Though heating and fuel account for more than three quarters of global energy use, both remain heavily dependent on fossil fuels, with renewable sources accounting for just 3.6 per cent and 9.2 per cent respectively, the Paris-based REN21 think tank said.
With heat and fuel included, renewable sources accounted for only 12.7 per cent of the world’s total energy supply, said Rana Adib, REN21′s executive director.
“What we are currently witnessing is a power transition rather than an energy transition, as most policies and regulations have mainly focused on developing renewables in the power sector,” she said.
“There are 179 countries with renewable power targets – only 46 have renewable heat targets and 49 renewable fuel targets,” she added.

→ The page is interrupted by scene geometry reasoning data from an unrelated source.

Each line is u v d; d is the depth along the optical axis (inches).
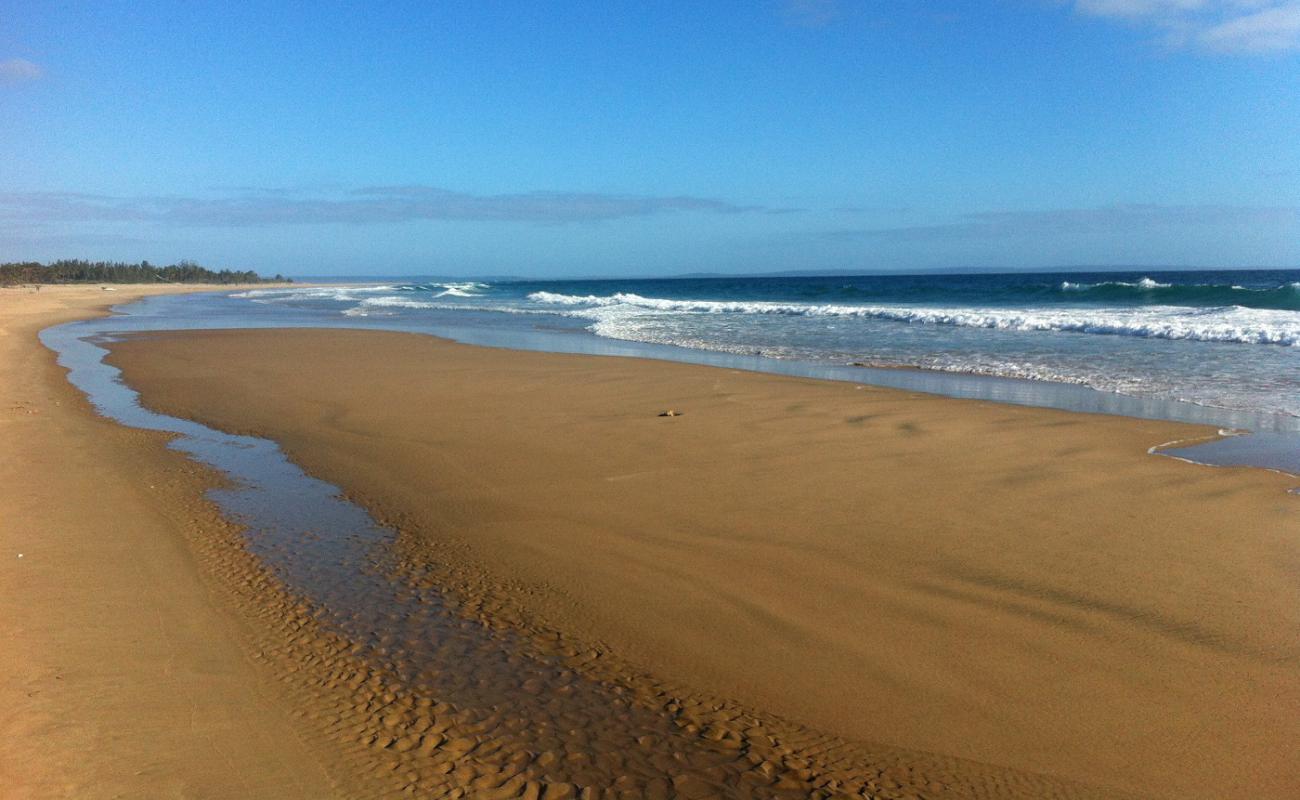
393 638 179.2
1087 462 313.1
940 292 1774.1
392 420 424.5
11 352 787.4
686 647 175.6
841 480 294.8
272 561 225.6
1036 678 159.6
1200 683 155.9
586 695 156.2
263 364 677.3
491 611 193.9
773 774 132.0
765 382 524.4
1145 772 131.5
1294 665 160.9
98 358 754.2
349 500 286.4
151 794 121.6
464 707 151.1
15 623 179.6
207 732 139.6
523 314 1398.9
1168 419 402.9
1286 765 132.0
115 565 219.1
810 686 159.3
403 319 1311.5
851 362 660.7
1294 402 441.1
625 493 285.1
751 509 264.4
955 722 146.3
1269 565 208.8
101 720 141.6
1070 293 1448.1
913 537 235.6
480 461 334.0
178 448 369.7
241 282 5374.0
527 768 132.4
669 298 2032.5
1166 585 198.8
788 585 205.6
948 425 382.6
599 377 558.6
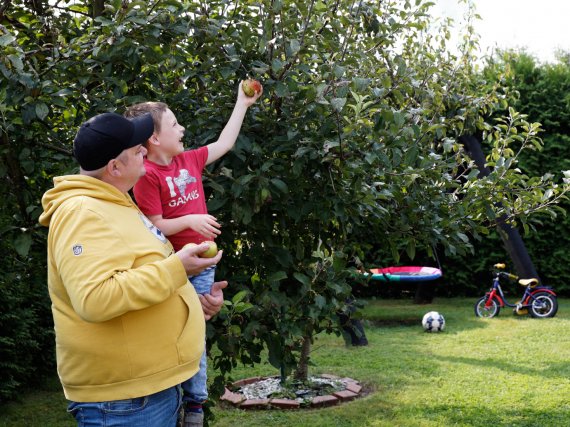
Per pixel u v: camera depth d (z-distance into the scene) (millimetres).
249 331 2846
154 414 1898
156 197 2328
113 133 1880
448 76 5062
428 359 6777
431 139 4422
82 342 1823
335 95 2973
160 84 3236
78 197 1834
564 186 4258
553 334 7980
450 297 12281
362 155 2850
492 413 4902
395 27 3492
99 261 1739
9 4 3449
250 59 2957
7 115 2768
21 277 4047
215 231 2311
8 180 2953
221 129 2998
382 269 10656
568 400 5137
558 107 10641
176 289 1847
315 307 3043
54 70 2898
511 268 11547
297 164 2803
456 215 3963
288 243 3377
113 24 2732
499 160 4176
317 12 3051
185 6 2873
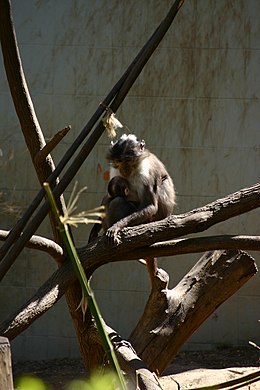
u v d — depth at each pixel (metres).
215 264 9.38
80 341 9.36
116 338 7.50
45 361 15.63
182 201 15.71
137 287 15.75
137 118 15.66
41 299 7.85
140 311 15.75
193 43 15.63
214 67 15.66
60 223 3.14
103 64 15.67
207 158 15.71
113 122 7.37
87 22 15.67
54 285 8.07
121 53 15.64
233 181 15.70
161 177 11.59
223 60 15.67
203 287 9.26
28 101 8.73
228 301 15.66
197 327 9.32
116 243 8.23
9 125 15.67
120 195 11.02
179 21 15.60
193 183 15.72
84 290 3.16
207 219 8.34
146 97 15.64
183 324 9.09
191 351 15.60
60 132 7.96
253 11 15.63
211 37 15.63
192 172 15.71
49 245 8.23
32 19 15.67
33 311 7.66
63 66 15.68
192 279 9.39
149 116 15.67
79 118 15.62
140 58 7.35
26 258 15.72
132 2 15.60
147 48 7.34
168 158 15.68
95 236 11.04
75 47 15.68
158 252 8.34
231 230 15.56
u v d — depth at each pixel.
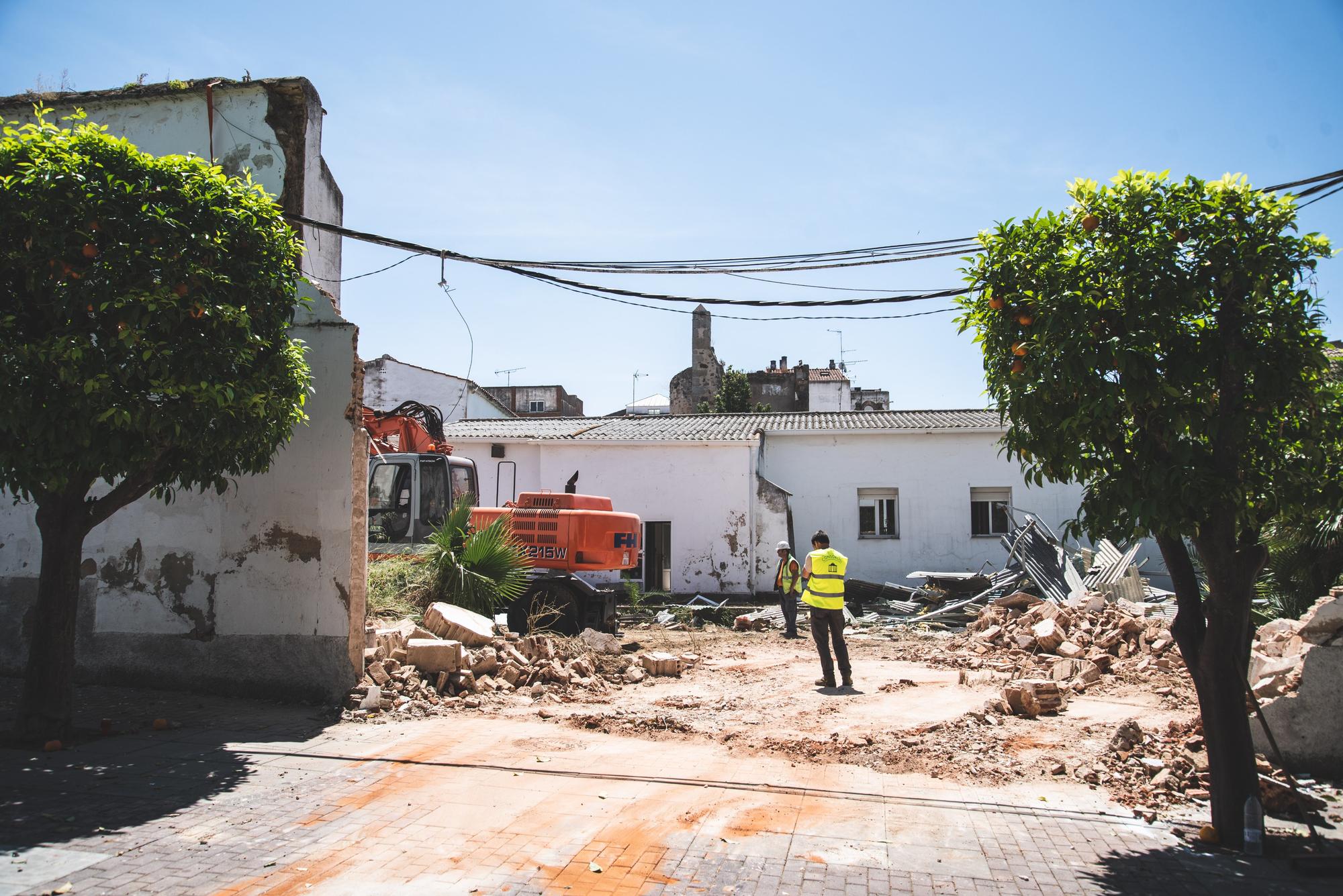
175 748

Heat provision makes up 49 per cent of global energy demand, with fuel accounting for 29 per cent, but the failure to diversify renewable energy technologies beyond wind and solar power is holding back efforts to meet climate goals, the REN21 report said.
The low prices of fossil fuels have also held back the development of renewable heat and fuel technologies. Subsidies for fossil fuels also soared to more than $1-trillion in 2022, according to the International Energy Agency, with oil subsidies up 85 per cent.
Global renewable capacity reached 3,481 gigawatts in 2022, with growth driven largely by China, which was responsible for 44 per cent of new capacity additions over the year.
China also invested $274.4-billion in renewables over the year, accounting for 55 per cent of the global total, REN21 said.